__Description of the task__: Pull out every line in the items below that contains the word "left", and copy each of those lines unchanged.
━━━━━ Supplied material ━━━━━
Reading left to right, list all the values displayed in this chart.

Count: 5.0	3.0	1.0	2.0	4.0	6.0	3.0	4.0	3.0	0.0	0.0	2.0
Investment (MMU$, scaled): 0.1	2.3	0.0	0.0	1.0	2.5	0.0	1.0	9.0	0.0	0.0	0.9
━━━━━
━━━━━ Supplied material ━━━━━
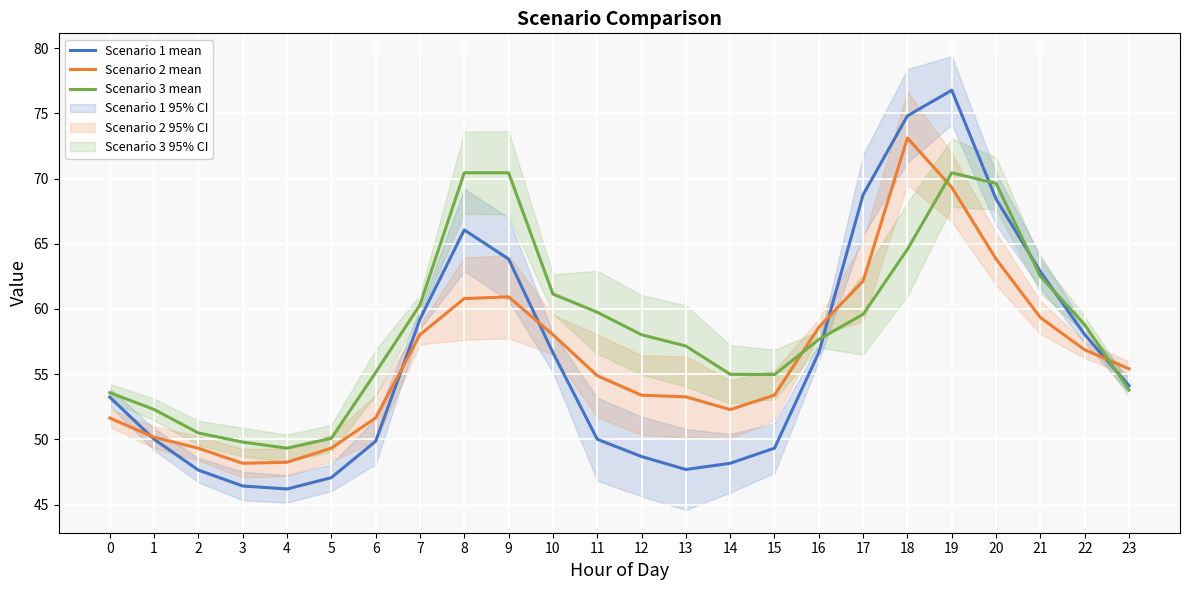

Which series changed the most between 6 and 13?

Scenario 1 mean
━━━━━
━━━━━ Supplied material ━━━━━
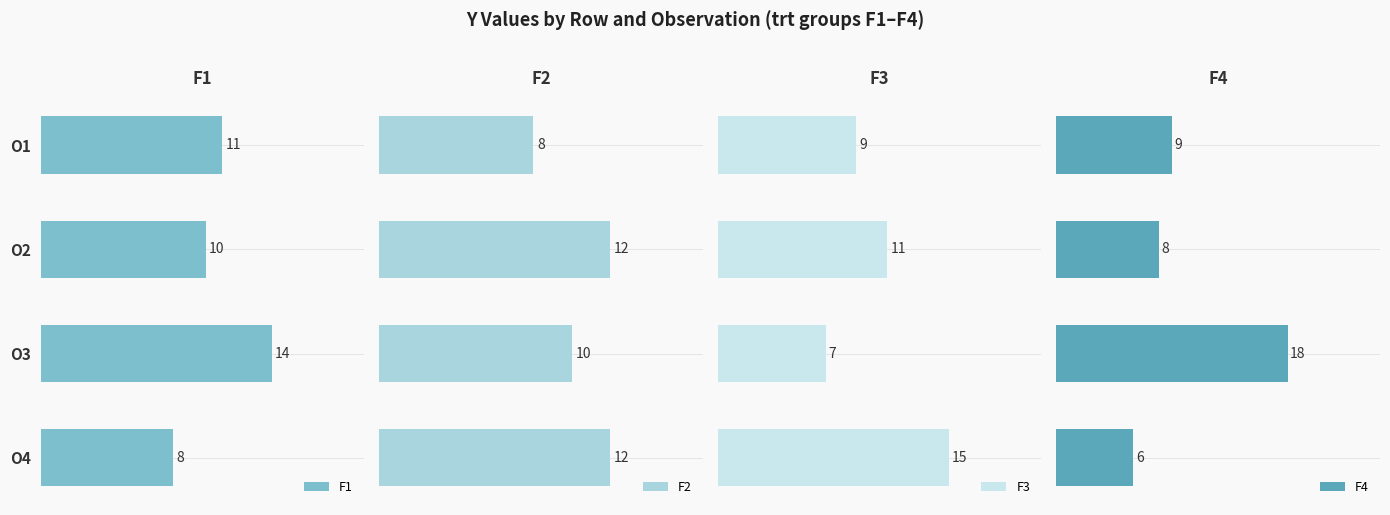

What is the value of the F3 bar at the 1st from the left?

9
━━━━━
__Exercise answer__:
Reading left to right, list all the values displayed in this chart.
What is the value of the F3 bar at the 1st from the left?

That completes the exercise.